**WHAT IS REQUIRED**: Match on the string "Rectangle" in the entries below and return every matching line.

Top of EXTRACTED MATERIAL

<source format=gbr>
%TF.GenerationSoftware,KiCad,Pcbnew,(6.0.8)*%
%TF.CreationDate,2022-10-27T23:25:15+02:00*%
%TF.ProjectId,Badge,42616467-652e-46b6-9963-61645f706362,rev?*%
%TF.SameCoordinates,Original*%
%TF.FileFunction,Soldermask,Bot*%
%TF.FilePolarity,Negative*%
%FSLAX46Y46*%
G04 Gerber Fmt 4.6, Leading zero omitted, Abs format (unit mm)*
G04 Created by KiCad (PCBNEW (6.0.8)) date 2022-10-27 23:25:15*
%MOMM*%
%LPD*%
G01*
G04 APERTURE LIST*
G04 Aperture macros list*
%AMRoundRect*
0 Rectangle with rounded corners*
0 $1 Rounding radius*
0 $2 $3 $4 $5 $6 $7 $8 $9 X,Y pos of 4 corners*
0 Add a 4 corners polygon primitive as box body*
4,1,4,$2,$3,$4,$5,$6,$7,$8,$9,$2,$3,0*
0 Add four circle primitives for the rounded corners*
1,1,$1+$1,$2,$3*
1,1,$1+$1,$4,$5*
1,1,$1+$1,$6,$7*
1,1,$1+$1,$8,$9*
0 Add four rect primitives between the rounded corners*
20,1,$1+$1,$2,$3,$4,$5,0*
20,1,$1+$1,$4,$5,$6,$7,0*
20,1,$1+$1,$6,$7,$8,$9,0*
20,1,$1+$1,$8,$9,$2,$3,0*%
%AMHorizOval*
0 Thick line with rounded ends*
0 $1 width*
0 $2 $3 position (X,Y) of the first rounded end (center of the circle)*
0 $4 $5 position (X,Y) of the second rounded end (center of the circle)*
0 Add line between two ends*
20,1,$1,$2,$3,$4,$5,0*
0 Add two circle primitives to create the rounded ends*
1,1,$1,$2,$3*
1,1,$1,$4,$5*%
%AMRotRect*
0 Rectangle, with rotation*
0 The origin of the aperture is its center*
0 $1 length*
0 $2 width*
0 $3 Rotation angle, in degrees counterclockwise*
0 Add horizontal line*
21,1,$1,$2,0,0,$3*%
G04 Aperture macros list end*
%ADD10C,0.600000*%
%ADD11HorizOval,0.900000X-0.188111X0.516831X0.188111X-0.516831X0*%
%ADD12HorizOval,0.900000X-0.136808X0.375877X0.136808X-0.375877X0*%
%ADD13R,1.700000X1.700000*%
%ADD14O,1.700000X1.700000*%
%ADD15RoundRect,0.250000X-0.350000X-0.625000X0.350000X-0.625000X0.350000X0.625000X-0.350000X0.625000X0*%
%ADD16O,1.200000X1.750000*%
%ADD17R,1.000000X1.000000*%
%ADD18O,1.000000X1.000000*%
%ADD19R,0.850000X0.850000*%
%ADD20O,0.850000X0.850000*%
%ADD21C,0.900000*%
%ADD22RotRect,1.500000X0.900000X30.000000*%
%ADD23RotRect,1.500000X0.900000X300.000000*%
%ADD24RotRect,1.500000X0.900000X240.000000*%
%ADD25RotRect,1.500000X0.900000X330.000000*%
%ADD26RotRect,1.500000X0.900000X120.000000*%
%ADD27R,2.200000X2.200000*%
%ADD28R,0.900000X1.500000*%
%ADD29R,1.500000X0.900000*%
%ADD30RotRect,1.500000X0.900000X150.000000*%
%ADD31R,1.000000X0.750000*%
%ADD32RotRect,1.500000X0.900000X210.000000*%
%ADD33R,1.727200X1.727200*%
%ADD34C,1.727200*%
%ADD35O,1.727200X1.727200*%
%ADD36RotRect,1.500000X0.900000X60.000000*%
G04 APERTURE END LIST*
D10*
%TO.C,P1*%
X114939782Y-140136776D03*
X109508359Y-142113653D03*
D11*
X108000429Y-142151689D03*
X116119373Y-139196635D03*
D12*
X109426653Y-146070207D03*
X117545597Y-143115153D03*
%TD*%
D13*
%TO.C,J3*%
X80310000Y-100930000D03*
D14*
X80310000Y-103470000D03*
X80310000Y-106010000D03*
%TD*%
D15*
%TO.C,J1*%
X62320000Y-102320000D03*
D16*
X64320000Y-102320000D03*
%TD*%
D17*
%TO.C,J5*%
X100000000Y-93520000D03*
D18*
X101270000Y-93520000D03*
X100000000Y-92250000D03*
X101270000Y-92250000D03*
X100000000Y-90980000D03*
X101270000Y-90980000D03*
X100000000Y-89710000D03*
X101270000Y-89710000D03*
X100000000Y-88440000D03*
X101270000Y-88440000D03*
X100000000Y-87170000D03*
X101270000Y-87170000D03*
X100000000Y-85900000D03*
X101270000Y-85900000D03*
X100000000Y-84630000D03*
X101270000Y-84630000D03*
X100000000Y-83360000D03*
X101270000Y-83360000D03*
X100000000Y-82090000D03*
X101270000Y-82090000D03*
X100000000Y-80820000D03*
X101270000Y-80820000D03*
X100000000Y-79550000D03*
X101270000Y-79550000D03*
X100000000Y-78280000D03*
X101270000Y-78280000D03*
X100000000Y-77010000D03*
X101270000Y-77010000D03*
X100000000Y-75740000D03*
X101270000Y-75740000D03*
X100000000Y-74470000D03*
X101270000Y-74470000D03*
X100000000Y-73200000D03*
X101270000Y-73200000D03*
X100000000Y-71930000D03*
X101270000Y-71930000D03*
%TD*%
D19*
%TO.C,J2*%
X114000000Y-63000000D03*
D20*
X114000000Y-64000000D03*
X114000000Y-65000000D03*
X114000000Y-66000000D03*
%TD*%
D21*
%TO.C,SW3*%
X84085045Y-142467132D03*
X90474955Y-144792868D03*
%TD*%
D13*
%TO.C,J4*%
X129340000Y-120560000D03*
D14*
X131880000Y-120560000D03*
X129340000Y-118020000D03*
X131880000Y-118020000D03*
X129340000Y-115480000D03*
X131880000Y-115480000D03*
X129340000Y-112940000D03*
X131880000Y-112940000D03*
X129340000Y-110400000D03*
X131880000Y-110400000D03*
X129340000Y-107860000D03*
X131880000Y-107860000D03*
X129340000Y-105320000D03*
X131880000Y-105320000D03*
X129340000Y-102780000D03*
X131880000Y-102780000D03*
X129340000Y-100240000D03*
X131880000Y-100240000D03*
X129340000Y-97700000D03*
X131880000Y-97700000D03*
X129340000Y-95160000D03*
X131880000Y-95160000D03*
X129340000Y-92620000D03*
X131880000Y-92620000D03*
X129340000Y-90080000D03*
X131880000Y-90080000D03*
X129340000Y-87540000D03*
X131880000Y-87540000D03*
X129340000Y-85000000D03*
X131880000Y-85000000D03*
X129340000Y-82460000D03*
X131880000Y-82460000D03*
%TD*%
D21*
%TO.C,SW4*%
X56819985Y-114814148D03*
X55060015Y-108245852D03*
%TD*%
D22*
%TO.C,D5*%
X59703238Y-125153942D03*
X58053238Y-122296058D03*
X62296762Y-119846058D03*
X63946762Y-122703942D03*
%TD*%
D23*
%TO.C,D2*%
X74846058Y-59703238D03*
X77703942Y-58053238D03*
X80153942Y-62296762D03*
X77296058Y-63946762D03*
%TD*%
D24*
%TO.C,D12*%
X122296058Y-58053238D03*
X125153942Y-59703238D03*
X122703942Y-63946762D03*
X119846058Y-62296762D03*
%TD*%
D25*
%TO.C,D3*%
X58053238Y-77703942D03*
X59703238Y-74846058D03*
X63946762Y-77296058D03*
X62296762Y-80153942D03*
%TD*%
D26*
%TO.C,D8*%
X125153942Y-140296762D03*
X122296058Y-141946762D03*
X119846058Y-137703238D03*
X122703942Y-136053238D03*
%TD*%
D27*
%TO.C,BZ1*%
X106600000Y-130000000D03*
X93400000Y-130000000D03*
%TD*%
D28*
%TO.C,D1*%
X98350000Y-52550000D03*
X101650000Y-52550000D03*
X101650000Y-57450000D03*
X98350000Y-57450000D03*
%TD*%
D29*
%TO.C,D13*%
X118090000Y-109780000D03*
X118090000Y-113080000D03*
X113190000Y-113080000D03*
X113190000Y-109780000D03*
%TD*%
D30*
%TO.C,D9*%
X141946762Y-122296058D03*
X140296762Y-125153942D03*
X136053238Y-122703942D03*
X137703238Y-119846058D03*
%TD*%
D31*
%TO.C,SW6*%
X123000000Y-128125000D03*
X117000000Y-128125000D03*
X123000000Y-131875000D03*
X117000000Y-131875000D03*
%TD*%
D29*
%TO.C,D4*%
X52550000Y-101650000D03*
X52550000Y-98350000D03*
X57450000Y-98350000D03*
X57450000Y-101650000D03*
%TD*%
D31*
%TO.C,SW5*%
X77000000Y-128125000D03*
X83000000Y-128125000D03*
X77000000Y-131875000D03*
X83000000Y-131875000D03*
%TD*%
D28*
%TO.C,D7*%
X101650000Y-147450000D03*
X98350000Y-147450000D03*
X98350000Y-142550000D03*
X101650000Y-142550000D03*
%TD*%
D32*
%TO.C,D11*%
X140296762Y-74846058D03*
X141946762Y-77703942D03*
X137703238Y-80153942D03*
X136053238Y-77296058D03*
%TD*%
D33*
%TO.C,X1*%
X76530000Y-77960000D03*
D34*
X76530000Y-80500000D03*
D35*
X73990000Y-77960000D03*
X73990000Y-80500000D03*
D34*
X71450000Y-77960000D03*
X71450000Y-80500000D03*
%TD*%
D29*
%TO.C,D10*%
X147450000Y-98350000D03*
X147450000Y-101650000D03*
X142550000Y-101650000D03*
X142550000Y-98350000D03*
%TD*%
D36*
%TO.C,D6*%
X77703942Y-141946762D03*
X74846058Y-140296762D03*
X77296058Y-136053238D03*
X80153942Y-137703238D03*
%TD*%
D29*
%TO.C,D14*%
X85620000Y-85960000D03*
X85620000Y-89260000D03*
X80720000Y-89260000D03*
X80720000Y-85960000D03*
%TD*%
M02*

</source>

Bottom of EXTRACTED MATERIAL
Top of EXTRACTED MATERIAL

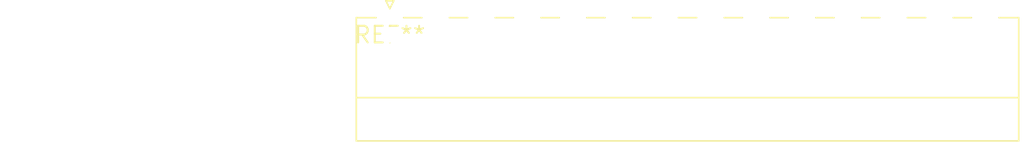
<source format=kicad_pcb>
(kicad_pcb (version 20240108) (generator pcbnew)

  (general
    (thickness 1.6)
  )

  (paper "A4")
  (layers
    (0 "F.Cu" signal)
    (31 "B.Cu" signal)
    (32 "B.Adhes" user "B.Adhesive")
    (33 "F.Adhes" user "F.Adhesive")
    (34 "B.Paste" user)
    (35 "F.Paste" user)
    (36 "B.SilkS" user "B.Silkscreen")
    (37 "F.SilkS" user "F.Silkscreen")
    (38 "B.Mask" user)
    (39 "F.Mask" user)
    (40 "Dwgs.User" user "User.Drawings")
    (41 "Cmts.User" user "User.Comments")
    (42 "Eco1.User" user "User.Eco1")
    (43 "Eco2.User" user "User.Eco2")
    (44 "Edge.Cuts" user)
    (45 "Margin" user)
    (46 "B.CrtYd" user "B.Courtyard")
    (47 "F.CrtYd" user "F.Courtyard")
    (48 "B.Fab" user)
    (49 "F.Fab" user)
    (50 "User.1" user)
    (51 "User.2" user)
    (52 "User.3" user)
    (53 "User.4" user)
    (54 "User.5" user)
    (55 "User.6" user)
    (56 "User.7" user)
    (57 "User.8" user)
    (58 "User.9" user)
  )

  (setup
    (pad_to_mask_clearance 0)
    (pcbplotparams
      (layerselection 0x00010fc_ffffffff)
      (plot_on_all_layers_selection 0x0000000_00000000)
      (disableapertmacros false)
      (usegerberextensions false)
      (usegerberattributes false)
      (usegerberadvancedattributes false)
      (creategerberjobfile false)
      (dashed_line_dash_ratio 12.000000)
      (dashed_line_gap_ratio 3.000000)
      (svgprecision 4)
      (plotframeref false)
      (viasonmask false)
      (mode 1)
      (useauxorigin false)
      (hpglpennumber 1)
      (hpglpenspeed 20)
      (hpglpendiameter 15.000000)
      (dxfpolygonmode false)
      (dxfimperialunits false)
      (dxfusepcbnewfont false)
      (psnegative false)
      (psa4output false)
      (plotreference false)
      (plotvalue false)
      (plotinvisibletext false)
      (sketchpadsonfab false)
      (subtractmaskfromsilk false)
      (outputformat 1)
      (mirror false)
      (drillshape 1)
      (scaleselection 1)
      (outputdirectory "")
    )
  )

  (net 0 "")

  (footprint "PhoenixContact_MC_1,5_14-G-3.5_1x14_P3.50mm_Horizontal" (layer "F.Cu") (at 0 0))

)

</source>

Bottom of EXTRACTED MATERIAL

**SOLVED PROBLEM**:
0 Rectangle with rounded corners*
0 Rectangle, with rotation*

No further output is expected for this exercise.